У Нины была старшая сестра Зина. Жизнь семьи осложняли длительные (в течение многих лет) лёгочные заболевания сестёр, переросшие у Нины даже в чахотку. 27 мая 1913 года Нина успешно окончила Вятскую Мариинскую женскую гимназию. В 1914/1915 и в 1915/1916 учебных годах прослушала два курса на Высших женских курсах в Петрограде, специализируясь в области литературы. В связи с болезнью лёгких (которую обострил климат Петербурга) и революцией вернулась в родную Вятку и больше её не покидала.

С марта до декабря 1918 г. работала телеграфистом на вокзале Вятки. Затем до января 1920 г. по болезни не работала вообще. Очевидно, что голод, холод и гражданская война обострили болезнь. Затем в 1920–1940-е гг. трудилась уже практически без серьёзного перерыва библиотекарем и делопроизводителем в разных городских учреждениях: библиотеке, заводе, горсовете… С марта 1943 г. – в артели инвалидов «Искра». Более поздние данные отсутствуют. Но можно предложить, что она была жива ещё в 1950-е гг. Мечта Нины стать художником не осуществилась. А между тем задатки к этому у неё, несомненно, были. В письме от 14 апреля 1921 г. к известному местному художнику (её наставнику) М. А. Демидову она писала: «Михаил Афанасьевич! Вы всё-таки видели мои рисунки, – признаёте ли Вы за мной некоторые способности и возможность дальнейшего их развития? Передо мной сейчас дилемма, для решения которой надо знать Ваше искреннее мнение».

В местном обществе того времени она явно была белой вороной. В письме от 20 ноября 1925 г. её московская знакомая (А. С., работавшая некогда с Ниной в вятской библиотеке) написала об этом так: «Дорогая Нина Евгеньевна! Вам всего труднее мне написать сейчас: так много вопросов теснятся вокруг Вашей личности, вопросов очень деликатного свойства, касающихся человека – художника с его особенным восприятием мира и окружающего…».

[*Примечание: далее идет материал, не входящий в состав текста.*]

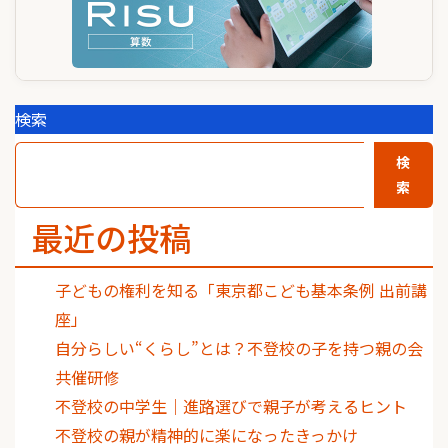
検索
検
索
最近の投稿
子どもの権利を知る「東京都こども基本条例 出前講
座」
自分らしい“くらし”とは？不登校の子を持つ親の会
共催研修
不登校の中学生｜進路選びで親子が考えるヒント
不登校の親が精神的に楽になったきっかけ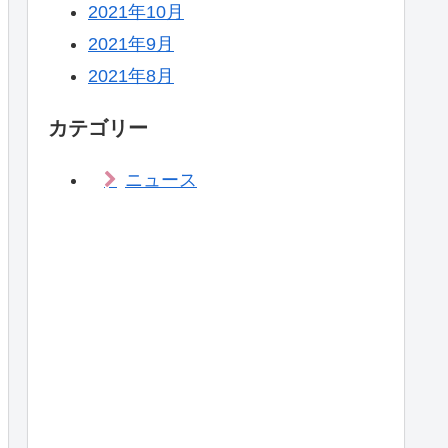
2021年10月
2021年9月
2021年8月
カテゴリー
ニュース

Позднее она же в письме от 22 января 1926 г. так определила причины диссонанса чувств и образа мыслей Нины к новой советской эпохе: «Вы, художники, мыслите и чувствуете особенно, и несоответствие жизненных взаимоотношений вам особенно чувствительно. Воображаю, как Вам чужда была бы современная обстановка нынешней дрягинской эпохи, если бы Вы не могли уйти от неё в Ваш зачарованный мир линий, красок, форм…»

Но новый мир оказался беспощаден к дореволюционной культуре русской интеллигенции. Её линии, краски и формы стали не нужны новой власти и советской культуре. И всё же драгоценным свидетельством русской души тех великих и страшных лет остался чудом уцелевший дневник Нины.